Anyway, the problem is the initialization of random values right? even though we use a set random seed, If I run any of the functions that use random values more than once for testing purposes, it will change the random seed for the next thing that will use that randomness, right?

You are welcome, @tinted!

So far so good…

I would say “it will generate a different set of numbers”.

For the following, it would be better for you to confirm with a computer scientist.

The usual understanding is each seed represents a “sequence of numbers” (though it isn’t really hard coding those numbers one by one somewhere, instead, the sequence can be deterministically generated by some pre-defined formula). First, you seed a random number generator (RNG), the seed determines effectively which “sequence of numbers” to use, each time you need a new generated number, it “picks from the sequence the next unused number” which is then post-modified to the generation requirement. So, there is no need to change the seed, instead, keep the same seed, and it gives you all the numbers your need.

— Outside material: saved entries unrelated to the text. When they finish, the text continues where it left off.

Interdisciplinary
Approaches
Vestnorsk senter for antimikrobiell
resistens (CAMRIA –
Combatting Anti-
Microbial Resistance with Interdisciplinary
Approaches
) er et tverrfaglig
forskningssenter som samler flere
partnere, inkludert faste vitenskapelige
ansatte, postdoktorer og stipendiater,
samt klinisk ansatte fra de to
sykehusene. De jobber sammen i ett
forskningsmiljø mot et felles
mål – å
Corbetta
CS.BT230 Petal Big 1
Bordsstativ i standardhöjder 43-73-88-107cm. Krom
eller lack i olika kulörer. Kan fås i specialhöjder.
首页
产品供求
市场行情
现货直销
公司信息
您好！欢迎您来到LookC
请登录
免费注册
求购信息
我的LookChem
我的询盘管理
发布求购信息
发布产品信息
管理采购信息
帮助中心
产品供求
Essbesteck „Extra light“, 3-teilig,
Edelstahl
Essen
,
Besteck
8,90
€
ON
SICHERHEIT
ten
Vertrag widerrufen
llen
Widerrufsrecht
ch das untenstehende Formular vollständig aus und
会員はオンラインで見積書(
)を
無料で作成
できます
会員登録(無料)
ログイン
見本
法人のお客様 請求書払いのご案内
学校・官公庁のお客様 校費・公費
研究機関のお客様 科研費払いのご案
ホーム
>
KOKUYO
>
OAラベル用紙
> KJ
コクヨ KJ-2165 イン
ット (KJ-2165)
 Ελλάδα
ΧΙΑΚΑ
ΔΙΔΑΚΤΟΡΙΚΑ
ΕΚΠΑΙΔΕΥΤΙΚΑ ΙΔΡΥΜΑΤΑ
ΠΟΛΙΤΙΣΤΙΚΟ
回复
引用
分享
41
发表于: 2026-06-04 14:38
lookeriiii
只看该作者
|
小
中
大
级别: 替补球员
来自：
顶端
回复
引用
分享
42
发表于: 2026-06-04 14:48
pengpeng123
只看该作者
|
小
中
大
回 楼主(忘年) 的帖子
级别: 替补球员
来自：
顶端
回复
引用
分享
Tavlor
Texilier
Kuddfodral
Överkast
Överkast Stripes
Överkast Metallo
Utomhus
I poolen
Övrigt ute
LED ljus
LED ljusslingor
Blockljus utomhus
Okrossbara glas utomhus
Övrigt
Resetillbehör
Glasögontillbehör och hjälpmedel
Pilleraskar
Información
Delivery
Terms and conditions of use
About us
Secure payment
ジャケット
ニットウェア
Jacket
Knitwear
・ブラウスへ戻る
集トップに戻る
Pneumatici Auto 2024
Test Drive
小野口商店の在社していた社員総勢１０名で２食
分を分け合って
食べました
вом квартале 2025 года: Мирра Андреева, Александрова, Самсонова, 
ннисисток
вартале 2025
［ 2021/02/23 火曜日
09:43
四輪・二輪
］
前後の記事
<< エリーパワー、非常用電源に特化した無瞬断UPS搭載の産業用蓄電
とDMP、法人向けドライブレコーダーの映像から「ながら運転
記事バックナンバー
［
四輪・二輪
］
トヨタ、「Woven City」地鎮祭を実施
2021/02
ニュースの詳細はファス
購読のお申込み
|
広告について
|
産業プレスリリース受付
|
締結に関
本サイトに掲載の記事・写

The idea of “Sequence” was used in the hope that the message is easier to digest than keep emphasizing how the numbers are generated by some formula.

Cheers,
Raymond

1 Like

The sequence of numbers makes more sense. Thanks for the explanation.

Yes, or we might say it your way with some emphasis on the recursion nature of the RNG that you wanted to talk about.